[Page images and extracted text]
⁂

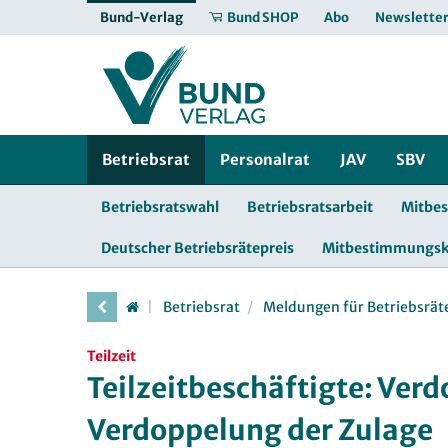
Bund-Verlag
Bund SHOP
Abo
Newslette
Betriebsrat
Personalrat
JAV
SBV
Betriebsratswahl
Betriebsratsarbeit
Mitbe
Deutscher Betriebsrätepreis
Mitbestimmungs
Betriebsrat
Meldungen für Betriebsrät
Teilzeit
Teilzeitbeschäftigte: Verd
Verdoppelung der Zulage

⁂

**Problem**:
Copy out the entries above in full and exactly, skipping every picture.

**Solution for this task**:
Bund-Verlag
Bund SHOP
Abo
Newslette
Betriebsrat
Personalrat
JAV
SBV
Betriebsratswahl
Betriebsratsarbeit
Mitbe
Deutscher Betriebsrätepreis
Mitbestimmungs
Betriebsrat
Meldungen für Betriebsrät
Teilzeit
Teilzeitbeschäftigte: Verd
Verdoppelung der Zulage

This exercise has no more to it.